Il Messaggero, 4 novembre 2018
I videogiochi rendono analfabeti?
«Sarà forte ma io considero i giochi elettronici una delle cause dell’incapacità di leggere, giocare e sviluppare il ragionamento. In casa mia non entrano». È questo il tweet con cui Carlo Calenda, l’ex ministro dello Sviluppo economico, ha ammesso di tenere lontani i suoi quattro figli dai videogiochi. Queste poche parole, scritte da colui che nei governi Renzi e Gentiloni era visto come l’uomo dell’innovazione, hanno scatenato un polverone di polemiche. Una battaglia a colpi di tweet tra Calenda, sostenuto da un gran numero di commenti, e chi è intervenuto in difesa dei videogame. Dai semplici appassionati agli esperti del settore. «Carlo Calenda credo che lei, in buona fede, non conosca la reale identità di ciò che chiama giochi elettronici, che sono opere interattive dal valore culturale e artistico, nel solco di letteratura, teatro, cinema o fumetto. Lo insegno da 10 anni all’Università», scrive in un tweet Marco Accordi Rickards, docente all’Università Tor Vergata di Roma, secondo il quale «oggi il videogioco è molto più che un semplice gioco davanti a uno schermo, è un’autentica opera interattiva».
LA VELOCITÀ
Ma Calenda sembra non credere nelle possibilità offerte dall’interattività dei nuovi videogiochi. Tanto che su Twitter aggiunge: «Il problema è la passività rispetto alla lettura e al gioco. Reagisci non agisci. Inoltre abituano la mente a una velocità che rende ogni altra attività lenta e noiosa». A controbattere all’ex ministro è anche Gabriele Niola, critico videoludico di Wired, secondo il quale la posizione di Calenda sarebbe «molto facile e un po’ ignorante».
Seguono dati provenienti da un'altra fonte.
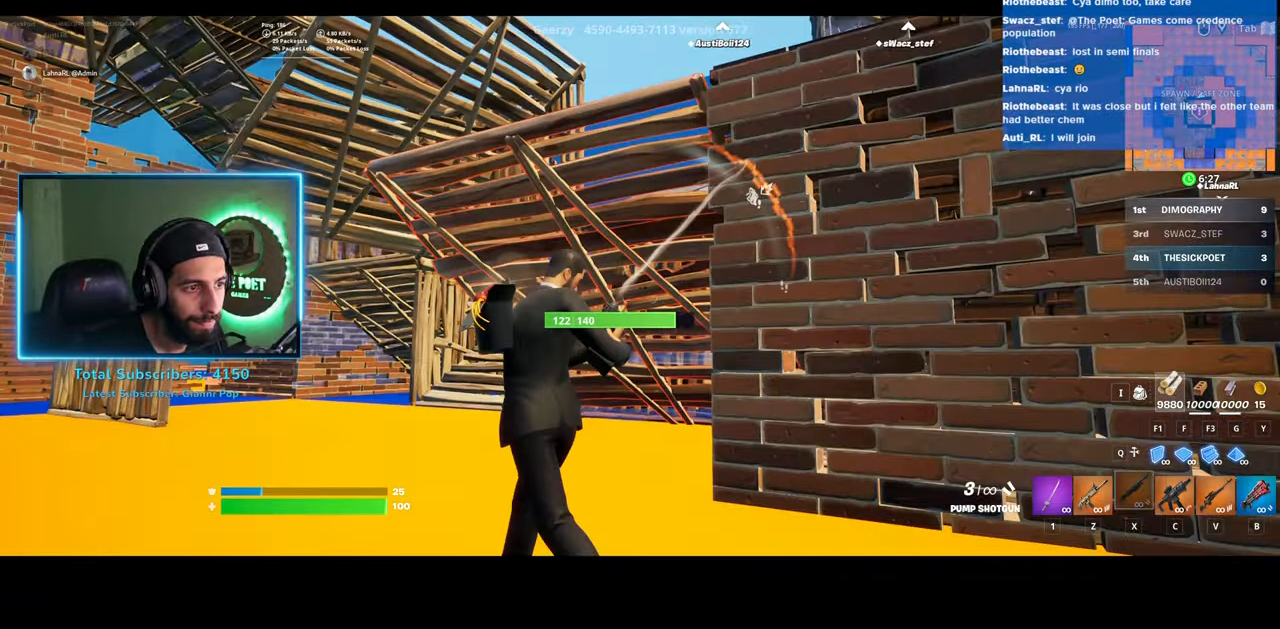
{"keys": ["a", "w"], "mouse": [], "events": []}
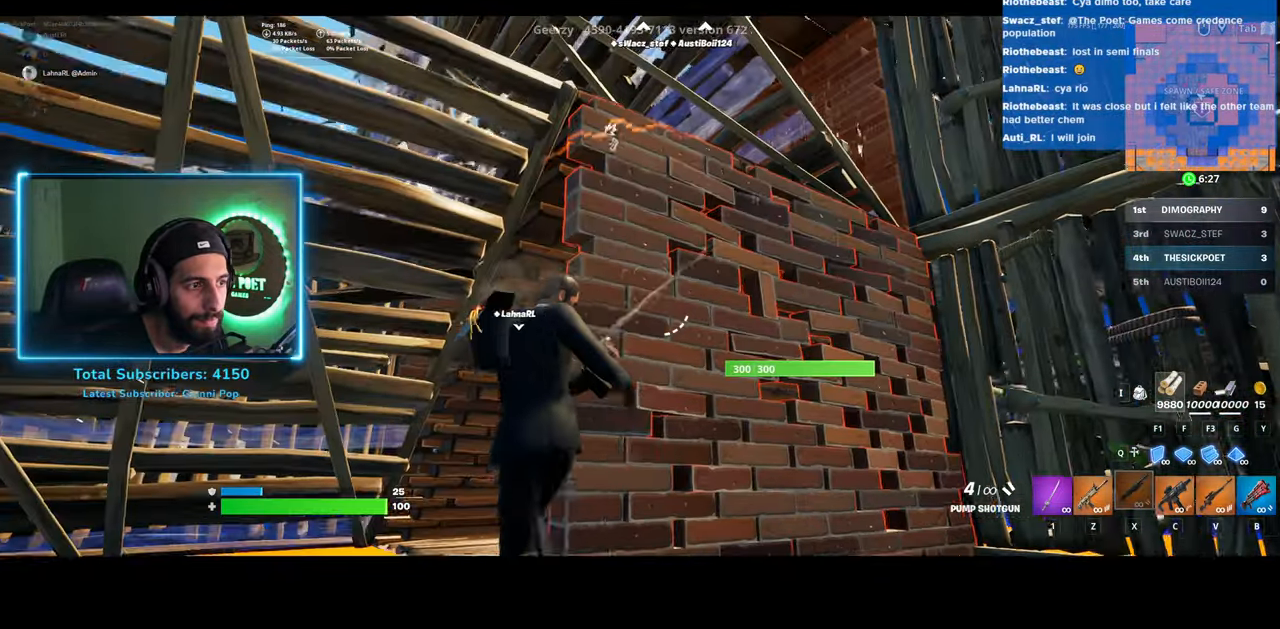
{"keys": ["w"], "mouse": [], "events": [[50, "a", "up"]]}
«La video ludica dice – è innanzitutto esercizio della mente e risoluzione di enigmi. Che, alla destrezza manuale affiancano un lavoro di ricerca delle soluzioni, anche solo dei punti di deboli di un boss, che manca per esempio al gioco tradizionale». Nella discussione è subentrato anche il fattori economico. «Come ben certifica Aesvi, l’associazione di categoria dell’industria del videogioco italiana in Confindustria, fattura 1,5 miliardi di euro annui, posizionandosi tra i più importanti mercati europei. Sempre più donne e uomini trovano lavoro in questo settore», sottolinea Rickards ad Agenda Digitale. Ma accanto a tanta indignazione ci sono tweet di sostegno alle parole di Calenda. «Per un’ opera, forse, di qualche interesse miliardi di terabyte di monnezza infarcita di violenza gratuita – scrive un utente su Twitter – e insulsaggini per tutti i gusti e tutte le tasche. Questo insegnate all’università: come mantenere sti poracci nell’infanzia perenne e, devo dire, ci riuscite benissimo».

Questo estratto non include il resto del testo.